(Your objective) Repeat the records below exactly from the line containing "Femenino, como Mérito" to the line containing "इतर नवीनतम कथा", taking in both of those lines. Drop the pictures.

(Records supplied)
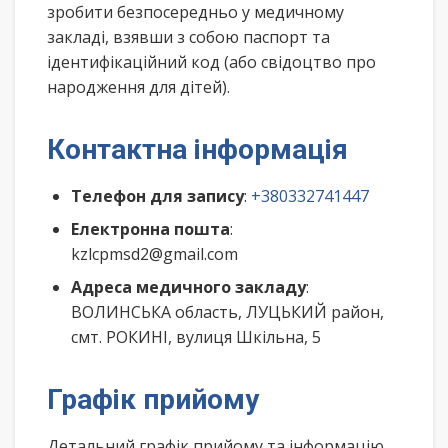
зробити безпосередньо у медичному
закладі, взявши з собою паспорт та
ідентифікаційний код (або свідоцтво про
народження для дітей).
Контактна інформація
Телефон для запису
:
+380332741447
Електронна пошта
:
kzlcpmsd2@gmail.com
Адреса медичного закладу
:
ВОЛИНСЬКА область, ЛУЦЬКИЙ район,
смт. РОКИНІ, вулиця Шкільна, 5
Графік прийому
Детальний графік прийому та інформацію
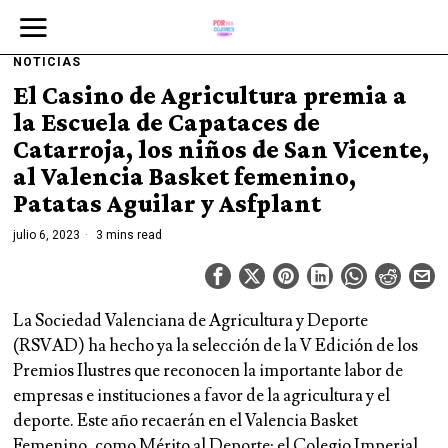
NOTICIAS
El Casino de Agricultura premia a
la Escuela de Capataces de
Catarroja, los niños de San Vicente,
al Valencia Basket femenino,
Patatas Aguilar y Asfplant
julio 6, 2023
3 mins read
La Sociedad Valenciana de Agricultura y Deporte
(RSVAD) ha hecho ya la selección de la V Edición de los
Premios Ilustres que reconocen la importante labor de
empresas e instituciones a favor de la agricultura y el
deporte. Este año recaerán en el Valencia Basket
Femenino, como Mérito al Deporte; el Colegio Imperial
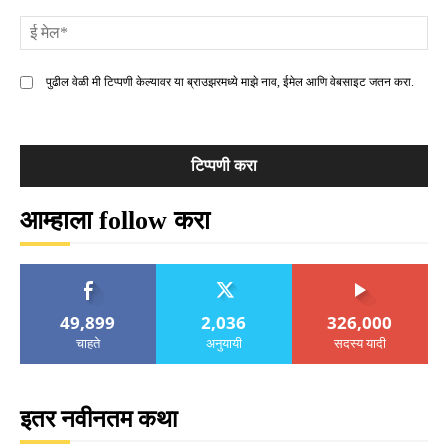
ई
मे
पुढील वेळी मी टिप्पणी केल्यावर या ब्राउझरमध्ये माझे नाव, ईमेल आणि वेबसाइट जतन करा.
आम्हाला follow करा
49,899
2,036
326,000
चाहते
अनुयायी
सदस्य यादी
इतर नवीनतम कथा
...
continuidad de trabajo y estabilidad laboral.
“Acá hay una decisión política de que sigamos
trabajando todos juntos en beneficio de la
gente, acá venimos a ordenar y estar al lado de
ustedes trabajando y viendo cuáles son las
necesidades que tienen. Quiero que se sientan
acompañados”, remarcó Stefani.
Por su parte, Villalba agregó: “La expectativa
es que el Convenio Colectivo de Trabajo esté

(Output of the task)
Femenino, como Mérito al Deporte; el Colegio Imperial
ई
मे
पुढील वेळी मी टिप्पणी केल्यावर या ब्राउझरमध्ये माझे नाव, ईमेल आणि वेबसाइट जतन करा.
आम्हाला follow करा
49,899
2,036
326,000
चाहते
अनुयायी
सदस्य यादी
इतर नवीनतम कथा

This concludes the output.